In June 1961, amidst the Cold War, Garayev and Tikhon Khrennikov were the only two Soviet composers who attended the First International Los Angeles Music Festival held at UCLA. Fifteen composers from seven nations presented their works, including Arnold Schoenberg and Igor Stravinsky. On June 11, Franz Waxman conducted the Festival Symphony Orchestra with a suite from Garayev's ballet "Path of Thunder".
Garayev suffered from heart disease, which prevented him from attending his own 60th jubilee celebration held in Moscow, where he was awarded the title of the Hero of Socialist Labor, a highest recognition award of the Soviet government. Garayev spent the last 5 years of his life in Moscow, away from public, although his love for Baku remained strong and was reflected in his writing: “To me, Baku is the most beautiful city in the world.

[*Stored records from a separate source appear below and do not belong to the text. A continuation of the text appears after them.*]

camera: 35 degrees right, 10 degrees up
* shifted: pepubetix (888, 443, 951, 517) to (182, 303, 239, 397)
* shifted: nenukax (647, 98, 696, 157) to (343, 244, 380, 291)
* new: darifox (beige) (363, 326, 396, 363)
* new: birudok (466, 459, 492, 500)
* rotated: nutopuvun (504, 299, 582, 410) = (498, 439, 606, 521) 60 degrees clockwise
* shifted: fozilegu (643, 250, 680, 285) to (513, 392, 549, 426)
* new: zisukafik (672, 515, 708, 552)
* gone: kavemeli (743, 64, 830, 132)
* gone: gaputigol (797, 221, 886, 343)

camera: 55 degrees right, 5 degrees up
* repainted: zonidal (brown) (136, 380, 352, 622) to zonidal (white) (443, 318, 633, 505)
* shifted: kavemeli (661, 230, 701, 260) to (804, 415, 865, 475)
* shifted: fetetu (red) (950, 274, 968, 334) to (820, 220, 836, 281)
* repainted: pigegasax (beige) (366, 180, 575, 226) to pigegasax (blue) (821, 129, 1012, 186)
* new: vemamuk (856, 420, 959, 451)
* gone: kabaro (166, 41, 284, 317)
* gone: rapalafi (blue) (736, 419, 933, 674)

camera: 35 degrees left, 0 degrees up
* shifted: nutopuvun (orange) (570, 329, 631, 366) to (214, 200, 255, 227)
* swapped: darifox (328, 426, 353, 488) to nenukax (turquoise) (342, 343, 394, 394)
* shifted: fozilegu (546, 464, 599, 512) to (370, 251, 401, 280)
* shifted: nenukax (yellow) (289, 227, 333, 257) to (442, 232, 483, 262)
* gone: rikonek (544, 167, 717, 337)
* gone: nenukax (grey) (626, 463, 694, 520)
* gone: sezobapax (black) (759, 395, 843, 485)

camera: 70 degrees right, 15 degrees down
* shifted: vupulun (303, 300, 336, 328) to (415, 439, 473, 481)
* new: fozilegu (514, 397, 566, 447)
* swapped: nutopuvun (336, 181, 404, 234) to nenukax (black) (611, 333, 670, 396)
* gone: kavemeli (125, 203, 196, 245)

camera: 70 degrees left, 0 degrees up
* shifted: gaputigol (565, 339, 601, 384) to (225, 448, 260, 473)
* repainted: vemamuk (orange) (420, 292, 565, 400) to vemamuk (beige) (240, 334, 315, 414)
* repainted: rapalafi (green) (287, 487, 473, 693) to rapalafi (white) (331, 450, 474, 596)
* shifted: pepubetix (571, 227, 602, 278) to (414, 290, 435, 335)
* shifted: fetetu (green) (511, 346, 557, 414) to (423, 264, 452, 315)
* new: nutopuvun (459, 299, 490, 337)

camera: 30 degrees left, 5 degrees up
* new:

Every morning, when the city wakes whether it be to the sun or the rain and fog, every morning my city sings. Baku is meant for art. It gives me so much pleasure to write about this city no matter if you write music, verse or paint images.” Garayev died on May 13, 1982 in Moscow at the age of 64. His body was flown to Baku and buried at the "Alley of Honor" ("Fəxri Xiyaban") National Cemetery.